Un fin de semana reciente, la parroquia a la que asisto celebró su día de campo anual. Me encontré de pie durante varias horas, con zapatos y guantes, mientras ayudaba a servir a una fila aparentemente interminable de personas con lo que parecía ser una cantidad muy limitada de comida. Como suele ocurrir, había comida para todas las personas. Después de que la gente comiera hasta saciarse, empezaron los bailes y los juegos.
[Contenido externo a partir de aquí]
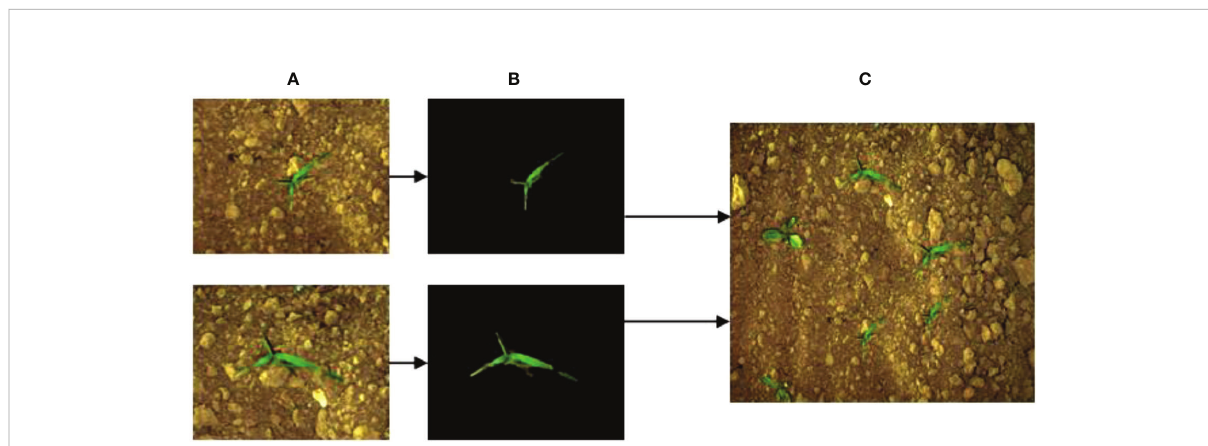
FIGURE 6 Image augmentation process for increasing the number of weed objects. (A) Sub-image containing only weeds and background, (B) Extracted weed pixels, (C) Synthetic new images containing more weed objects.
También visito semanalmente a residentes de una casa para la tercera edad. Es un edificio grande y, debido a las diversas actividades y visitas, a menudo voy por los pasillos y ascensores en busca de mis residentes. Hay quienes pueden estar en el café social semanal o recibiendo terapia u organizando las bibliotecas de cada planta. Cuando están en sus habitaciones, a menudo me piden que me siente a visitarles. Si les sorprendo en otro sitio, puede que tenga que agacharme para hablarles. A estas alturas, me reconocen algunas empleadas y empleados, que intentan ahorrarme a mí y a mis zapatos un viaje extra por el pasillo.
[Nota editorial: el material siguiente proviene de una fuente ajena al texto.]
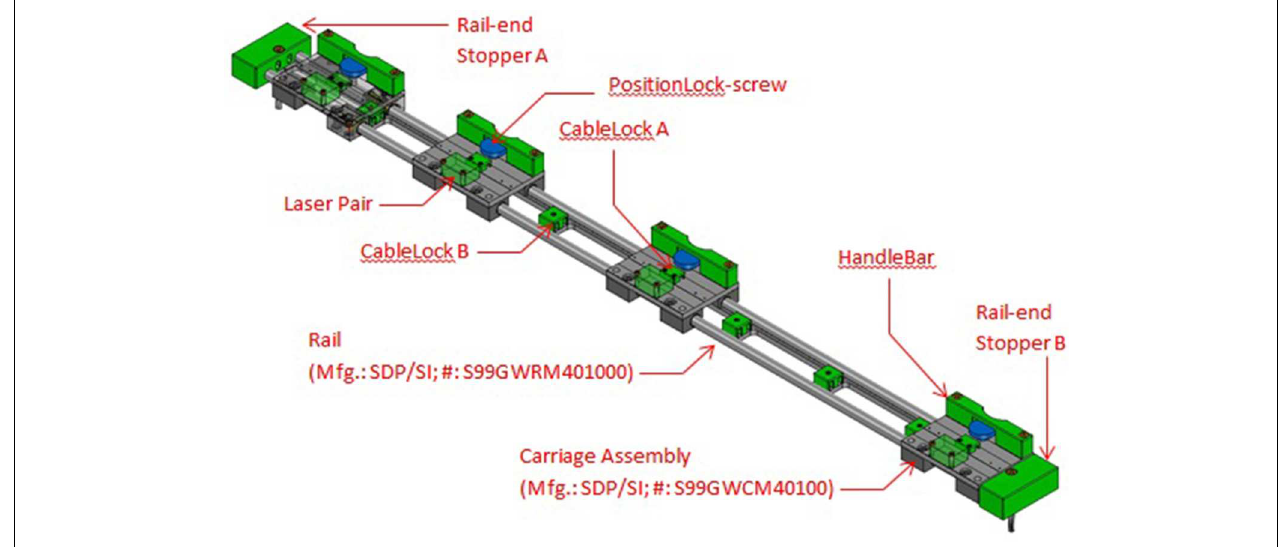
FIGURE 3 | Details of sensor carriage assembly showing the four carriages for the four sensor beams. The carriages may be repositioned to different locations and locked in place.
La tradición de la Misericordia de buscar a las personas más necesitadas e ir al encuentro de la gente allí donde está, sigue viva, aunque de un modo diferente. Me he dado cuenta de que este cuidado práctico de la Misericordia por las demás personas ha estado en mi vida mucho más tiempo del que pensaba. Cuando estudiaba en el colegio Nuestra Señora de la Misericordia, en Rochester (Nueva York), veía a las hermanas buscar a sus estudiantes para hacer las tareas o conversar, recoger donativos para la campaña anual de Navidad para las familias de la zona e incluso subir los escalones semiprecarios de la gruta mientras la Corte de Mayo practicaba para la Coronación de Mayo. Como voluntaria de la Misericordia en Detroit, Michigan, he visto a hermanas caminar para manifestarse en contra de leyes de inmigración injustas, perseguir a estudiantes adultos de GED (Diploma de Secundaria) para que hicieran un examen práctico más y caminar penosamente por los escalones de nuestro sótano para arreglar nuestra lavadora estropeada. Tal vez sea hora de tragarme mi orgullo un poco más y comprometerme de lleno con un par de zapatos cómodos y fuertes para caminar. Aunque creo que levantarían una ceja al ver los colores, me gusta pensar que las primeras hermanas sonreirían al ver mis zapatos bien gastados.